EARLY DE PALMA SCRIPTS PART OF DE NIRO COLLECTION
Austin's University of Texas' Harry Ransom Center recently opened to the public a treasure trove of film materials donated in 2006 by Robert De Niro. The materials cover De Niro's career from the 1960s to 2005, and includes several De Palma-related items that make a trip to Austin a necessity. One of the most startling discoveries among the collection (which I haven't yet seen) is a screenplay for Sisters, written by De Palma and Louisa Rose, with De Niro's notes included. The screenplay is circa 1970, the same year De Niro starred with Sisters' Jennifer Salt in De Palma's Hi, Mom!.

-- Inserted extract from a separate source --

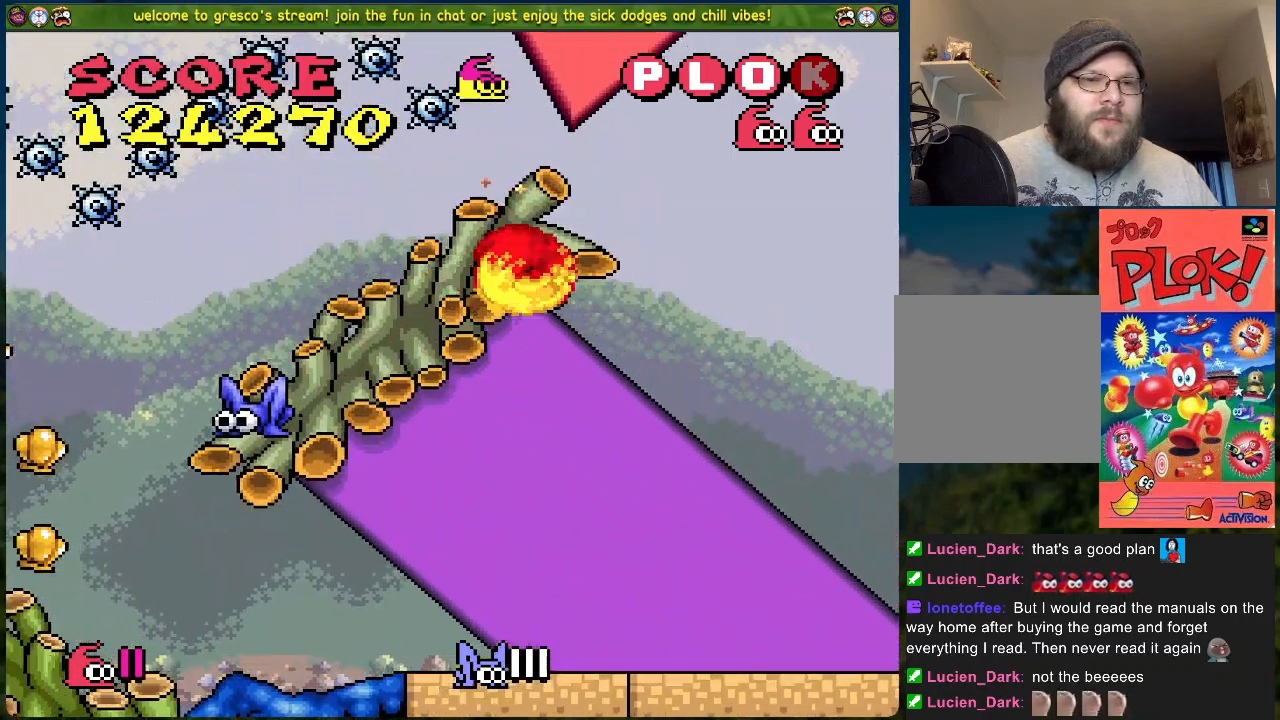
{"buttons": [], "left_stick": "center", "events": [[17, "DPAD_RIGHT", "up"], [84, "DPAD_LEFT", "down"], [251, "DPAD_LEFT", "up"]]}
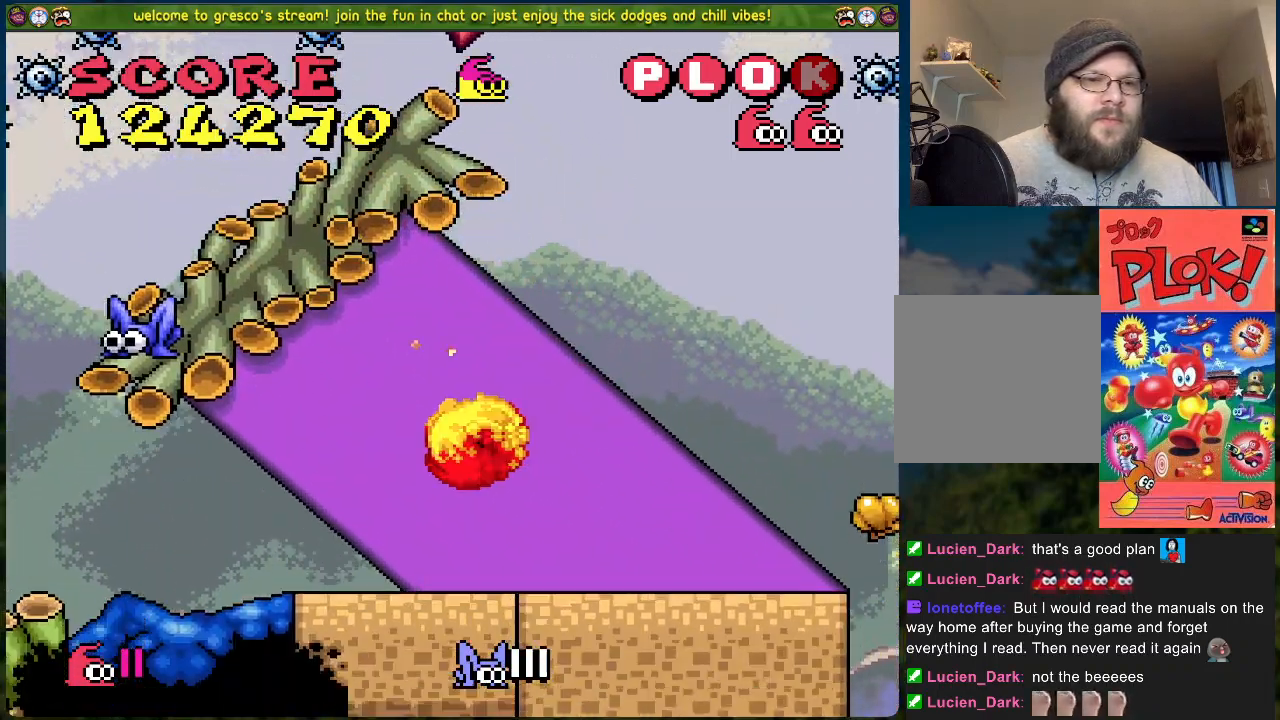
{"buttons": ["DPAD_LEFT"], "left_stick": "center", "events": [[250, "DPAD_LEFT", "down"]]}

Speaking of the latter, the collection also boasts several scripts associated with that project, which began life as a screenplay by De Palma and Chuck Hirsch titled "Son Of Greetings." The De Niro collection contains the latter screenplay, also with the actor's notes, as well as an annotated typescript of the original story by De Palma and Hirsch. Also most likely related to that project is an original film treatment (circa 1970) by De Palma titled "Home Movie," which includes one single note written by De Niro. De Palma would go on to make a film titled Home Movies in 1979-80, but this treatment seems more likely something like the David Holzman's Diary-inspired section of Hi, Mom! that ended up transformed into the film we have today. But who knows-- perhaps when we visit the museum and look at the collection, we'll find something entirely different.
THE WEDDING PARTY & THE UNTOUCHABLES
Also in the collection is an undated shooting script for De Niro's first film, The Wedding Party, complete with De Niro's notes. There is also a June 1964 calendar marked out with scenes from the project. There is also an early and incomplete draft of David Mamet's screenplay for The Untouchables, again with De Niro's notes, as well as a version dated July 22 1986, and subsequent revisions from September and October. There are also several photographs of Al Capone with De Niro's notes, and two copies of Neil Elliott's My Years with Capone, one of which is annotated by De Niro. There are also Untouchables-related production materials, including make-up/hair continuity, wardrobe polaroids, publicity materials, a premiere invitation, and a copy of John Kobler's 1971 book Capone with Mamet's handwritten notes throughout the text.
Also included in the collection are production photographs from Hi, Mom!, and publicity flyers and photographs from Greetings. Oh, and a couple of other gems of interest: two correspondences from De Palma to De Niro, along with notes from Scorsese, Spielberg, Coppola, Frankenheimer, and several outgoing letters from De Niro. View the preliminary inventory list right here.
DE NIRO CHANNELS SPRINGSTEEN
And finally, the real reason I chose the above image from Taxi Driver: according to the Daily Express, Clarence Clemons, who coached De Niro on how to play saxophone for Scorsese's New York, New York, recently told the New York Daily News that De Niro got the famous "You talkin' to me" line in Scorsese's Taxi Driver from Bruce Springsteen. "[De Niro] had been to one of our concerts," said Clemons, "and the audience was yelling out 'Bruce!' In those days, Bruce would stop onstage and say, 'You talkin' to me?' De Niro was kind of channeling him."